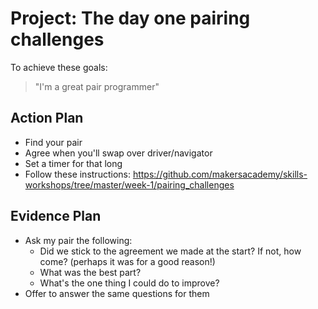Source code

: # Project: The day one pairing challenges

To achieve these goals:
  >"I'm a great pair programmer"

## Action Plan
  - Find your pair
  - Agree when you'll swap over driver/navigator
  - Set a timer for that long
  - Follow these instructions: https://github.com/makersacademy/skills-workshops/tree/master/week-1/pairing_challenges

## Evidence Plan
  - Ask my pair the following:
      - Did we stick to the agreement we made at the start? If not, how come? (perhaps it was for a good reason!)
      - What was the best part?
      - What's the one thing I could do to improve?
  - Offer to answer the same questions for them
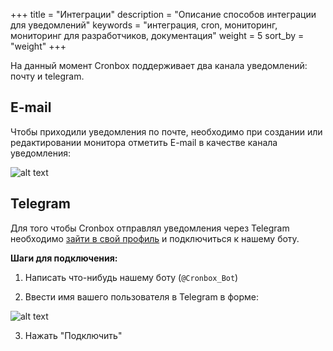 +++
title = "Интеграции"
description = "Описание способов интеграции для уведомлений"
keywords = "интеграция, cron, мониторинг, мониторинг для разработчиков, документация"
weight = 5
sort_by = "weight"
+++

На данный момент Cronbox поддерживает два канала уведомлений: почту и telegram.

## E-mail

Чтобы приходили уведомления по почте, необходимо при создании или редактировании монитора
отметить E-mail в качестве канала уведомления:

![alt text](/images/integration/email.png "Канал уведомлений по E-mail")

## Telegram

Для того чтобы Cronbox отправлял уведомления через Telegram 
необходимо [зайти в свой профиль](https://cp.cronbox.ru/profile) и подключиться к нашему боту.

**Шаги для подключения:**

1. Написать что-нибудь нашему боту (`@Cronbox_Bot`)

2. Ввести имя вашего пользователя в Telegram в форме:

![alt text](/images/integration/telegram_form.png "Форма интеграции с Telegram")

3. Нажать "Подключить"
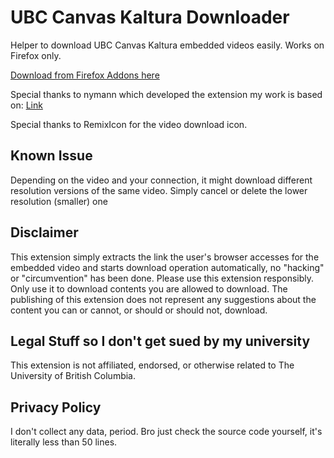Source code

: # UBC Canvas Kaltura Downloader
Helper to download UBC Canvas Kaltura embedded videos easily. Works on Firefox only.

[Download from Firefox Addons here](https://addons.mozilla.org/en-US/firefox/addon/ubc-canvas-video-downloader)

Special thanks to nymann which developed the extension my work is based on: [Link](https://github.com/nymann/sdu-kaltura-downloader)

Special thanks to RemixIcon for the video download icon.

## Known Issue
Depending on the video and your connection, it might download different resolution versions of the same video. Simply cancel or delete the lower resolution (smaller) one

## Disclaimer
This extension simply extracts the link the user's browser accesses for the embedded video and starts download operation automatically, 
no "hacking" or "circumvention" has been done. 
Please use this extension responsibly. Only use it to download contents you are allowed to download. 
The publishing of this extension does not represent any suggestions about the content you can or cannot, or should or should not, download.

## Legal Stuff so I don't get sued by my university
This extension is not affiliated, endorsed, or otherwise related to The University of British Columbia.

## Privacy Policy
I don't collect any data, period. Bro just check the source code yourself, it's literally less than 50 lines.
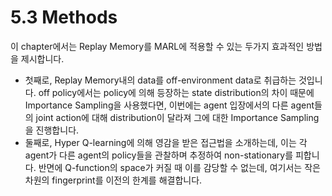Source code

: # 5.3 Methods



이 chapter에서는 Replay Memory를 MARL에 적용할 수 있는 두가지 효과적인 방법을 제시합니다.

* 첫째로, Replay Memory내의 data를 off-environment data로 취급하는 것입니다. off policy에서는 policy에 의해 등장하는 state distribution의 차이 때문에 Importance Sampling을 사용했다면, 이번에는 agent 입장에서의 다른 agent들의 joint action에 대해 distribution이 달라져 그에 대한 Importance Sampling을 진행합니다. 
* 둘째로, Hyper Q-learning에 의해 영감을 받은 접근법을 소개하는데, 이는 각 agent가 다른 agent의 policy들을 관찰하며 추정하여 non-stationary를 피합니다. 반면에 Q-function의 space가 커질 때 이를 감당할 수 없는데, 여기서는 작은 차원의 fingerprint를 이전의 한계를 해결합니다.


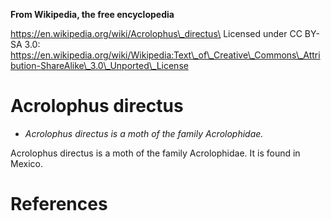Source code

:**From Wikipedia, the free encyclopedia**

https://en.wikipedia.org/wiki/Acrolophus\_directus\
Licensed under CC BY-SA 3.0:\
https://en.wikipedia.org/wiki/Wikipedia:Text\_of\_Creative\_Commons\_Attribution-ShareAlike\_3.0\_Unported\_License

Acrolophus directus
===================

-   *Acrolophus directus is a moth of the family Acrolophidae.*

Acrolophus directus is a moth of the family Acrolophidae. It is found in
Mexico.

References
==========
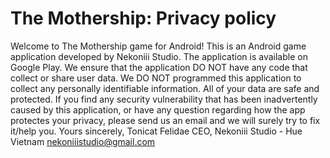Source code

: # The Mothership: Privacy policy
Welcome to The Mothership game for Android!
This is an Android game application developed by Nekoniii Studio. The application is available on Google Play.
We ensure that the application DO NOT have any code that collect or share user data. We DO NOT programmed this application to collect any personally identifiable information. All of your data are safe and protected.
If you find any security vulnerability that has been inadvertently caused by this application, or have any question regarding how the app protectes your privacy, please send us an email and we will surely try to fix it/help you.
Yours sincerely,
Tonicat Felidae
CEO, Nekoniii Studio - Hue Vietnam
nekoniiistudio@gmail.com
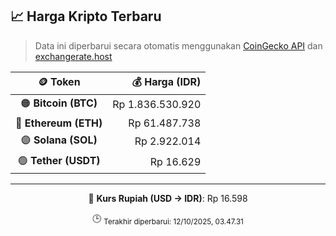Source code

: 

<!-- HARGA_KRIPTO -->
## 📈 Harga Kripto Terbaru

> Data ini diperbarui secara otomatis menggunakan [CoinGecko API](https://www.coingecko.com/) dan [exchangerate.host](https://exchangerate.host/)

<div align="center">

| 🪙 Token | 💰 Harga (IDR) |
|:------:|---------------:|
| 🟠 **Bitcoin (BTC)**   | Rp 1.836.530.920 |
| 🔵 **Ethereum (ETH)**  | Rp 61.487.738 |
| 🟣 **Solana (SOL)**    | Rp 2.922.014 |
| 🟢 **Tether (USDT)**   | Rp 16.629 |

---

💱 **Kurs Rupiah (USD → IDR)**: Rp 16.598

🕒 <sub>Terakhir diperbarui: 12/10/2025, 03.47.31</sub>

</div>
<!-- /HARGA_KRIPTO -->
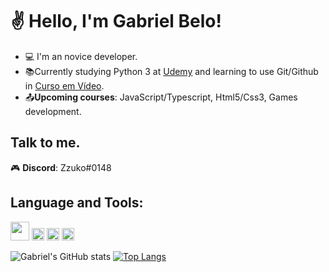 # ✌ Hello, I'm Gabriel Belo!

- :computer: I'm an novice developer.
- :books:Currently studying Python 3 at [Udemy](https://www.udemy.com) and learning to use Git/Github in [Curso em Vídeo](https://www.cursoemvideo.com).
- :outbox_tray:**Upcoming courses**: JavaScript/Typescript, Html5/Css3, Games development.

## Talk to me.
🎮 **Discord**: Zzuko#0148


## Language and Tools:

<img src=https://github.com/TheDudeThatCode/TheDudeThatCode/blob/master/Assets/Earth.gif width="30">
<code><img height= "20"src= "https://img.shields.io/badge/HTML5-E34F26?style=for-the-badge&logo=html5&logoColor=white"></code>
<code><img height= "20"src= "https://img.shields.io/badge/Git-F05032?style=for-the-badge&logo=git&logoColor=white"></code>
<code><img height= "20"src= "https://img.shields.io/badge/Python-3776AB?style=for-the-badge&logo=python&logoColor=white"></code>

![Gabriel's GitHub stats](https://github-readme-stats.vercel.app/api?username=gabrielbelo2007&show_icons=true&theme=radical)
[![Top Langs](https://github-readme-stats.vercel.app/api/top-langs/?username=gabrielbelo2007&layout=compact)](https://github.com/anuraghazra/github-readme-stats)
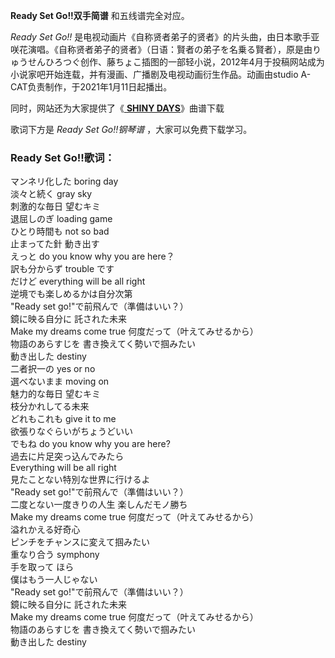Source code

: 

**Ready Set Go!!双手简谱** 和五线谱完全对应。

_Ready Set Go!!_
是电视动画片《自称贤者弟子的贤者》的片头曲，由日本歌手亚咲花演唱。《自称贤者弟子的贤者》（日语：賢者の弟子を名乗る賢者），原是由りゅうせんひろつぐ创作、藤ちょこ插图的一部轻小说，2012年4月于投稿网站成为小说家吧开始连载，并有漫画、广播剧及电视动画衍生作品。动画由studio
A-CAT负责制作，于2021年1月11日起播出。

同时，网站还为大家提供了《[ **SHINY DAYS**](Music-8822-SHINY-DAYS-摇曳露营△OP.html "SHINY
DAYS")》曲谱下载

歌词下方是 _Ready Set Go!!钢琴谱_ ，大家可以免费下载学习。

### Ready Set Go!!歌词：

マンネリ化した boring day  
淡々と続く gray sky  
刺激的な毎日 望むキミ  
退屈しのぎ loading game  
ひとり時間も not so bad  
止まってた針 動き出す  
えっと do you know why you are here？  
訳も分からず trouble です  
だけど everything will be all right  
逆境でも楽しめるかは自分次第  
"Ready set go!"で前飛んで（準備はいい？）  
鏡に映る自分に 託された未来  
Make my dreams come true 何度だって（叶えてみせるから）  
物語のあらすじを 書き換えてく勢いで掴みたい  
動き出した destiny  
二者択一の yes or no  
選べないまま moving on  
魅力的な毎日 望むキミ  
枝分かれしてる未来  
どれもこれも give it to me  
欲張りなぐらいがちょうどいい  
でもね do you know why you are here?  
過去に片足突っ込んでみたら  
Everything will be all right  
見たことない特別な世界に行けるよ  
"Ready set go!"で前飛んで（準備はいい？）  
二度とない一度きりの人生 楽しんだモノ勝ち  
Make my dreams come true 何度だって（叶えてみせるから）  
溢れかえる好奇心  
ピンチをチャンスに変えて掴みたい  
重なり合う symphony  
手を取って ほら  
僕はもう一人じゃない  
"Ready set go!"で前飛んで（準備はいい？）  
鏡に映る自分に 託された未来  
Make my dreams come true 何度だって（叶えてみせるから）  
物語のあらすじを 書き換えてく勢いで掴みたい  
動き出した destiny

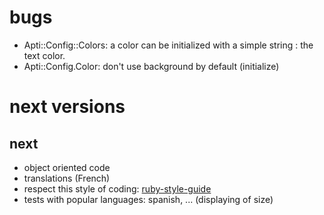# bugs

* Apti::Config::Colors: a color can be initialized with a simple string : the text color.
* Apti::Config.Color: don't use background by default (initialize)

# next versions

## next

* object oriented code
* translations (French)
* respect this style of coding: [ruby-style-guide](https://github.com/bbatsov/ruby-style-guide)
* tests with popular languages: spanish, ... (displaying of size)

● **DIRECTIONS**
Update the records from their start through the line containing "- Follow these", inclusive, replacing "timer" with "stopwatch" and keeping everything else the same. Leave the pictures out of the result.

● **EXPECTED OUTPUT**
Source code

: # Project: The day one pairing challenges

To achieve these goals:
  >"I'm a great pair programmer"

## Action Plan
  - Find your pair
  - Agree when you'll swap over driver/navigator
  - Set a stopwatch for that long
  - Follow these instructions: https://github.com/makersacademy/skills-workshops/tree/master/week-1/pairing_challenges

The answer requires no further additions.